The lines from the one with "right front paw: (82, 553)" through the last line below are to be copied exactly; no other lines are to be returned.

Information.

****

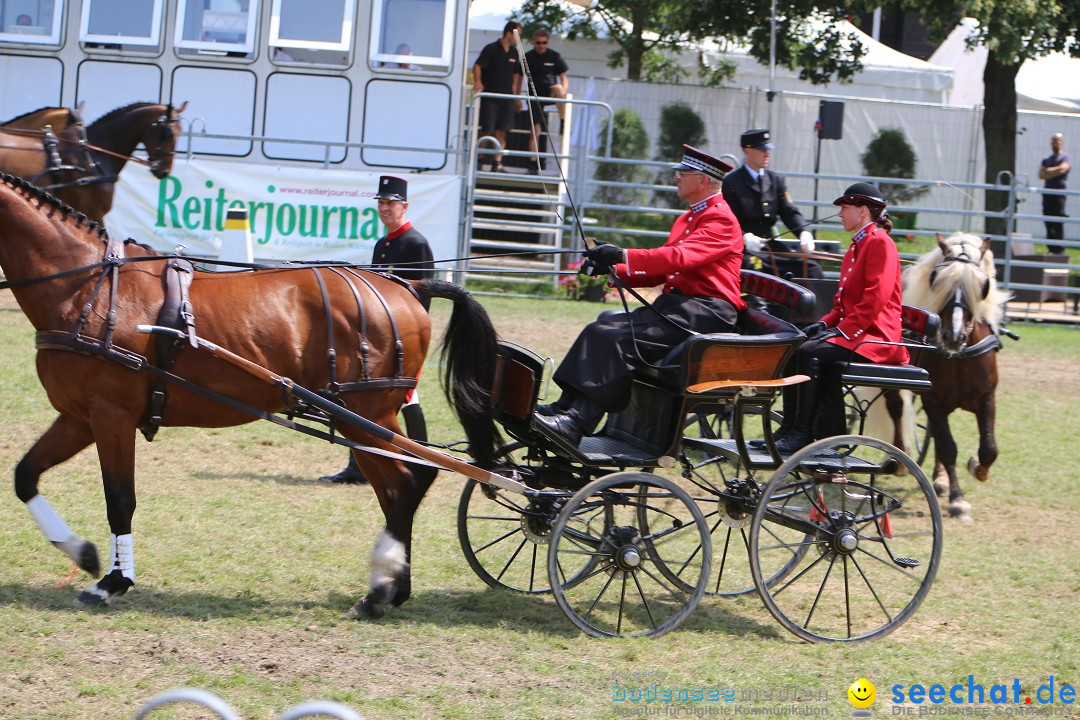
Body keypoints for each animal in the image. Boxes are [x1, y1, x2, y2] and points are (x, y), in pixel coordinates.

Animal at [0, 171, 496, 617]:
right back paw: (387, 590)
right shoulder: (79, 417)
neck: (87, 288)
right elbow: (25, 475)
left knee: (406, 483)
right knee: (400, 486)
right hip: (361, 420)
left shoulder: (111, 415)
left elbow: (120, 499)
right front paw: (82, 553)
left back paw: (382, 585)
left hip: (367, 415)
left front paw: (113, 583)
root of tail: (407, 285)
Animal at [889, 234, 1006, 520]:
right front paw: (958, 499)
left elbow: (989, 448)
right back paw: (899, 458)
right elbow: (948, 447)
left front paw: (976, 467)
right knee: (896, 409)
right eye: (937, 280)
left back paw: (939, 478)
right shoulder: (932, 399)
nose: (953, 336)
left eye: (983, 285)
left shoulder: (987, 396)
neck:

****

Answer to this task.
right front paw: (82, 553)
left back paw: (382, 585)
left hip: (367, 415)
left front paw: (113, 583)
root of tail: (407, 285)
Animal at [889, 234, 1006, 520]:
right front paw: (958, 499)
left elbow: (989, 448)
right back paw: (899, 458)
right elbow: (948, 447)
left front paw: (976, 467)
right knee: (896, 409)
right eye: (937, 280)
left back paw: (939, 478)
right shoulder: (932, 399)
nose: (953, 336)
left eye: (983, 285)
left shoulder: (987, 396)
neck:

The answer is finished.